The CEO of the gaming company, Simon Egenfeldt-Nielsen, said the “Slave Tetris” section of the two-hour game lasted only 15 seconds or so.

The game, which was released in 2013, generated outrage on Twitter in recent days after Serious Games offered a 25% discount for the game after it was launched on the distribution platform Steam.

People’s Frustrated remarks and Negative reviews on the game:

Thankfully, practically no one is taking Simon’s reasoning as anything but an obvious case of The Stupids. The game, which was originally released in 2013 but only recently received a wider release via Steam, inspired Twitter’s finest to properly eviscerate the game’s purported creative minds.

On Monday, the game was edited to remove the “Slave Tetris” section.
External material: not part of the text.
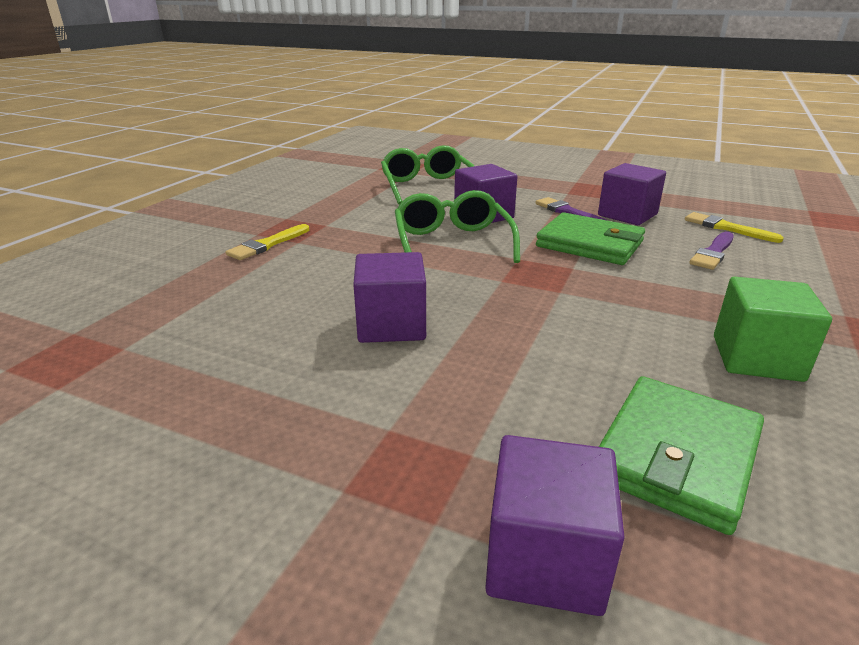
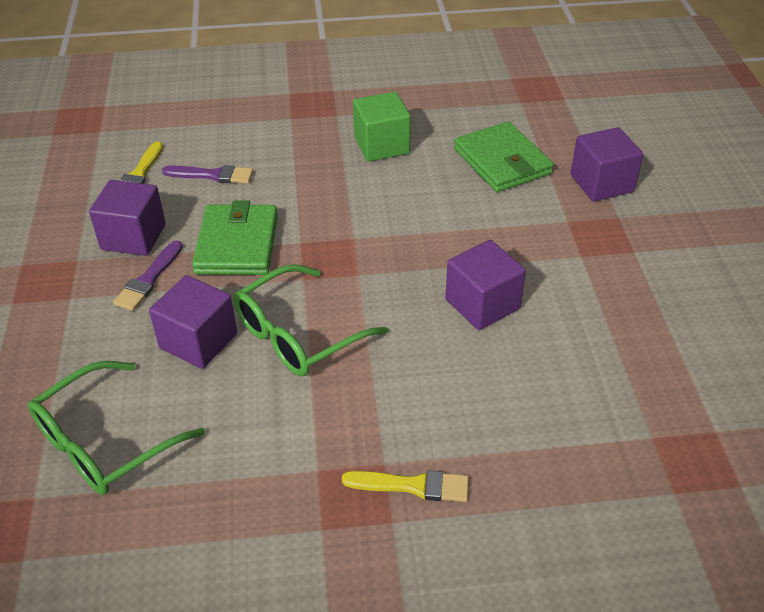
camera: 120 degrees left, 15 degrees up
green wallet [599,376,764,535] -> green wallet turned 60 degrees clockwise [454,122,554,192]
Steam posted a statement on the game’s site after revealing that “Slave Tetris” had been removed, though the statement still clings to the “it was all for the education” argument:

UPDATE: The game and trailer has been updated. Slave Tetris has been removed as it was perceived to be extremely insensitive by some people. This overshadowed the educational goal of the game. Apologies to people who was offended by us using game mechanics to underline the point of how inhumane slavery was. The goal was to enlighten and educate people — not to get sidetracked discussing a small 15 secs part of the game.